◎エル ELLE(2016年 フランス、ベルギー、ドイツ 130分)
原題 ELLE
監督 ポール・バーホーベン
出演 イザベル・ユペール、アンヌ・コンシニ、シャルル・ベルラン、クリスチャン・ベルケル
◎レイプ犯とのいびつな性愛
そもそも自分をレイプした男にまたレイプされたいかと問われれば、YESという女性は皆無だろう。そんなことは常識なんだけれども、それをあえて異常性愛にもにた感情をおさえきれなくなってしまいながらも、また同時に、その相手に対する復讐という殺意を失うことなく、さらにいうと、27人殺しという町内会をすべて惨殺してしまったような殺人鬼の父親の影を必死に払拭しようとかろうじて支えてきたプライドを守りたいという女性像を、イザベル・ユペールがおしころした表情と仕草で演じ切ってる。上手だね。
イザベル・ユペールは地味ながら年を取っても綺麗だし、なかなかどうしてしたたかな雰囲気もあるし、情欲をもてあましながらも上級な仕事をこなしているという自負を漂わせる演技もできる。だから、共同経営者の同棲相手を寝取ったばかりか就業中に社長室で尺八までもやってのけ、隣りに住んでる信仰心の強烈な若妻の夫を望遠鏡で覗きながら自慰するだけでなく、夫婦を晩餐会に招いてテーブルの下で足を絡めてちょっかいを出したりもするし、地下室で犯されるとわかっていながら隣人についていき、レイプされた後その場にひとりで寝そべりながら股間に手を這わせて凄まじいエクスタシーの悲鳴を上げてみせるけど、それがまったく厭らしくない。うん、たいしたもんだ。

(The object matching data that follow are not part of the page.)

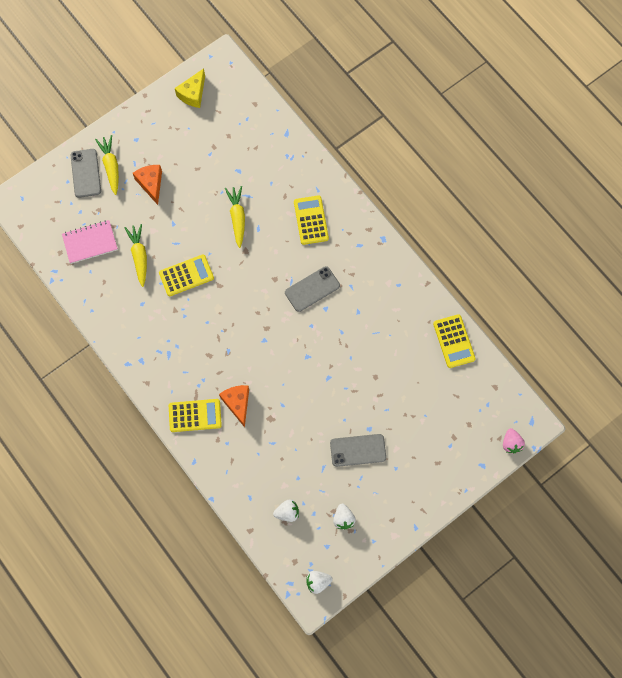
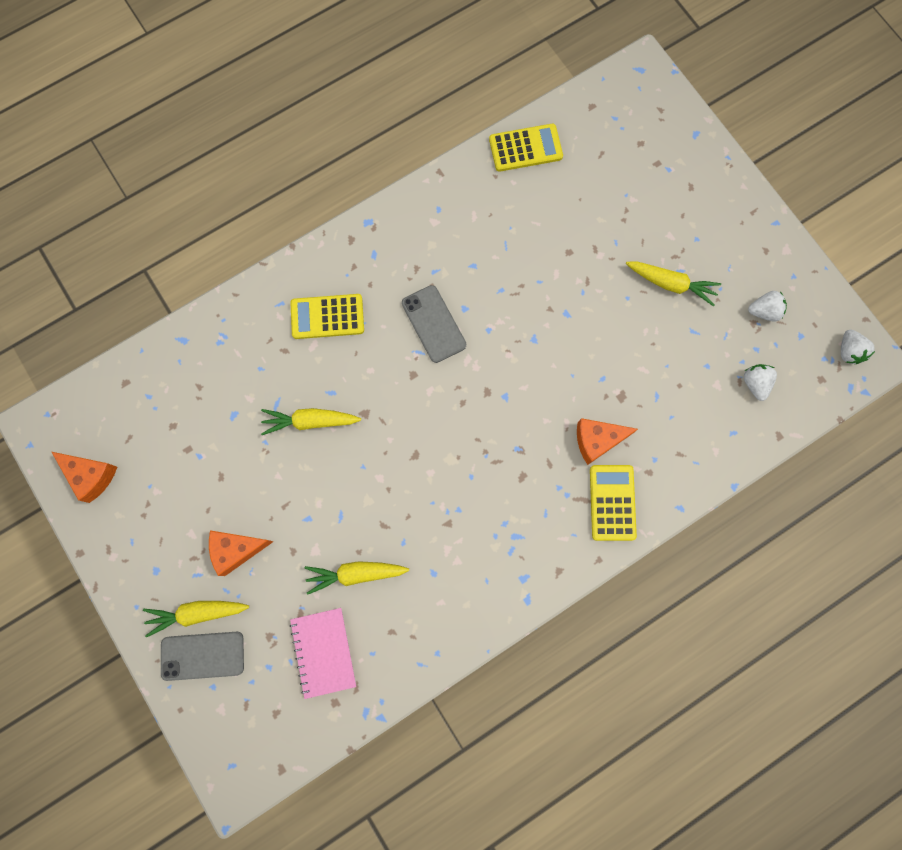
camera: 85 degrees left, 5 degrees up
yellow calculator [159,254,214,296] -> none
yellow cheese [175,69,205,108] -> orange cheese [52,452,117,503]
grey phone [330,434,386,467] -> yellow carrot [626,262,721,306]
pink strawberry [503,428,525,454] -> none

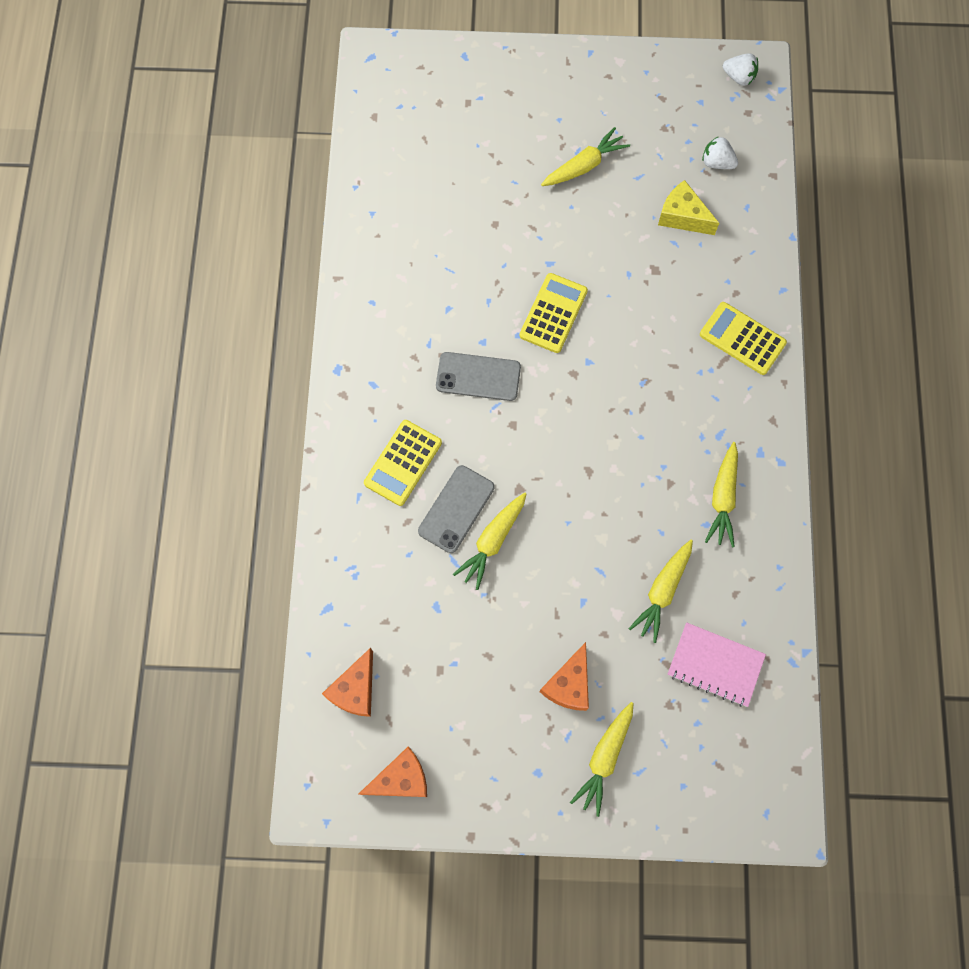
camera: 55 degrees left, 5 degrees down
grey phone [161,632,244,681] -> grey phone moved to [418,465,495,553]
yellow calculator [489,124,563,172] -> yellow calculator moved to [520,273,588,353]
orange cheese [577,418,638,465] -> orange cheese moved to [322,648,373,717]
white strawberry [748,291,787,322] -> none
none -> yellow cheese [658,180,719,235]
none -> yellow carrot [705,442,738,547]

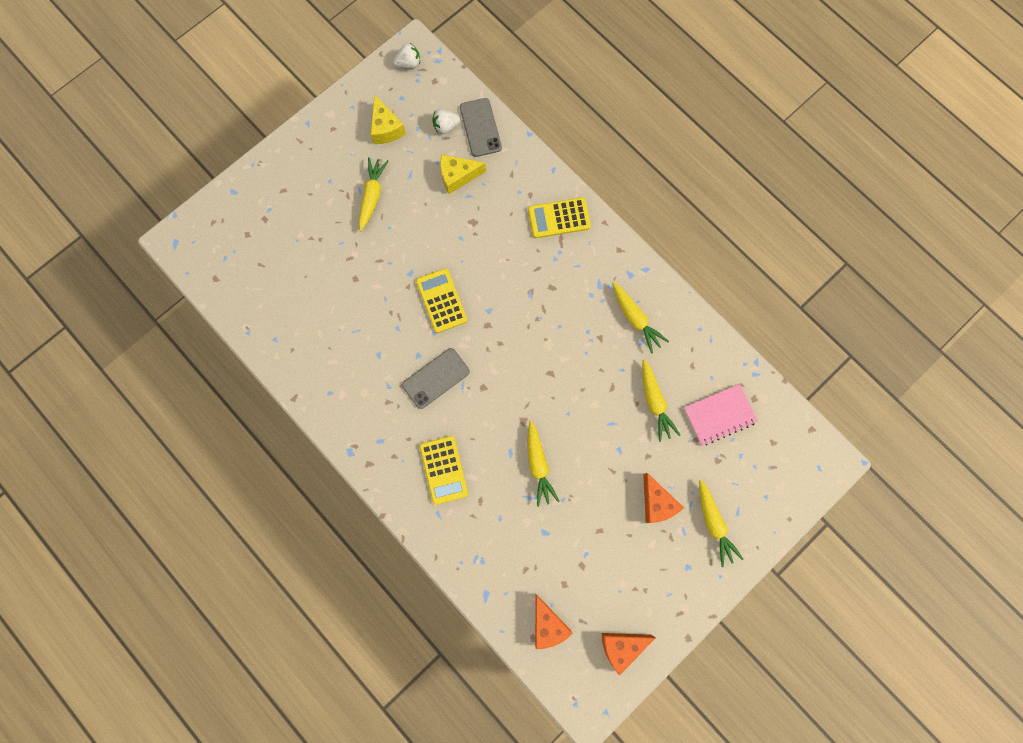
camera: 45 degrees left, 5 degrees up
orange cheese [359,747,427,797] -> orange cheese turned 135 degrees counterclockwise [602,633,655,676]
grey phone [418,465,495,553] -> grey phone moved to [460,98,502,157]
none -> yellow cheese [370,94,406,144]

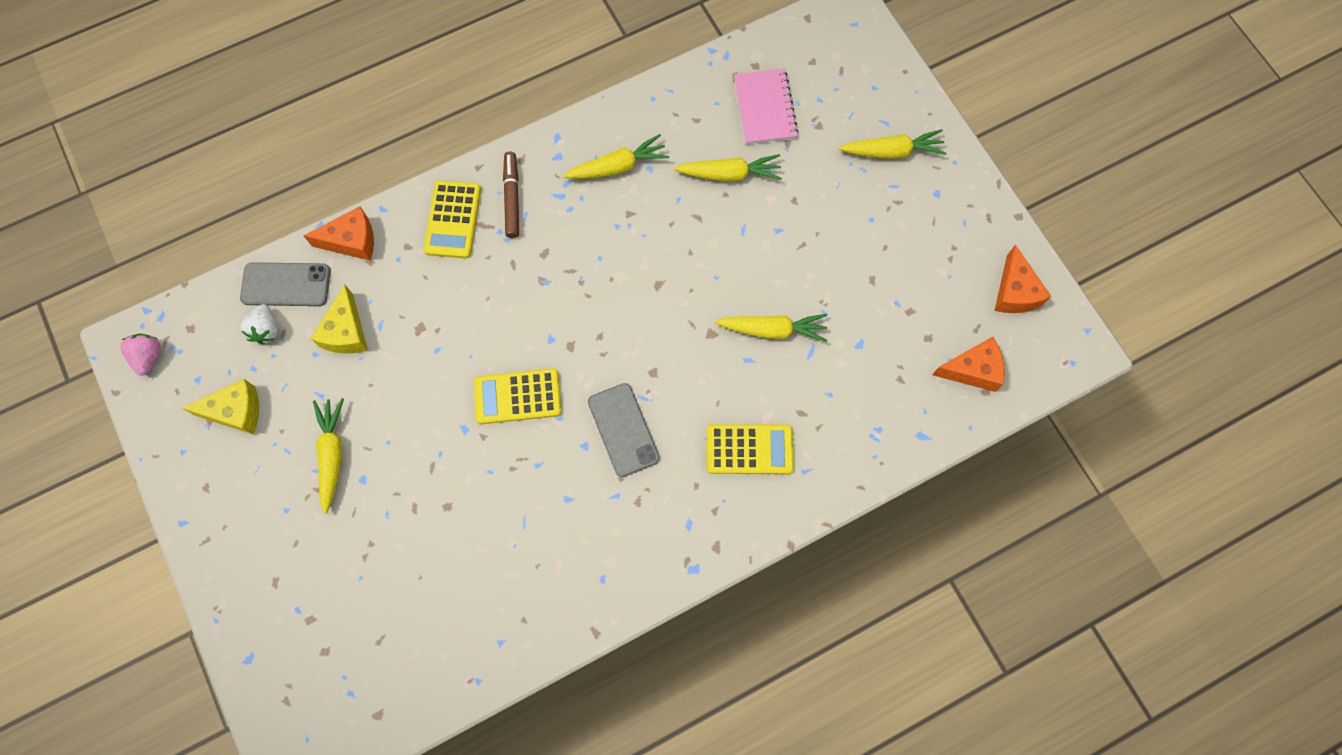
camera: 75 degrees left, 5 degrees down
yellow carrot [359,157,389,231] -> yellow carrot turned 60 degrees clockwise [313,398,344,514]
white strawberry [393,43,420,69] -> pink strawberry [121,334,160,376]
orange cheese [643,473,684,523] -> orange cheese moved to [304,206,374,261]
none -> brown marker [503,152,519,238]

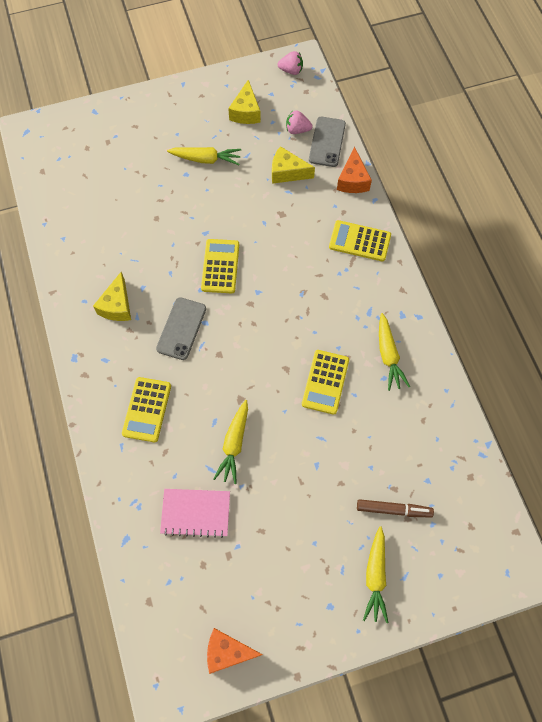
camera: 100 degrees right, 5 degrees down
white strawberry [240,304,278,344] -> pink strawberry [286,111,313,134]
brown marker [503,152,519,238] -> brown marker moved to [357,499,434,518]
grey phone [588,383,660,477] -> grey phone turned 60 degrees counterclockwise [156,297,206,360]
yellow carrot [674,154,782,181] -> none
pink notebook [734,68,798,144] -> pink notebook moved to [160,489,230,538]
orange cheese [932,337,1005,392] -> none
none -> yellow cheese [93,272,131,321]
none -> yellow calculator [302,350,349,415]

そんなことで、途中から「もうこいつしかいないじゃん」と判ってしまう隣りのレイプ犯に、自分をみたびレイプさせ、させつつも息子に目撃させ、さらに母親を助けるための正当防衛で殺人を犯させるという凄まじい復讐劇は、いかにも異常な性愛と過激な情欲を主題にするのが上手なバーホーベンらしいというか、ようやく迷走してきた作品群に区切りをつけられたんじゃないかって気もするな。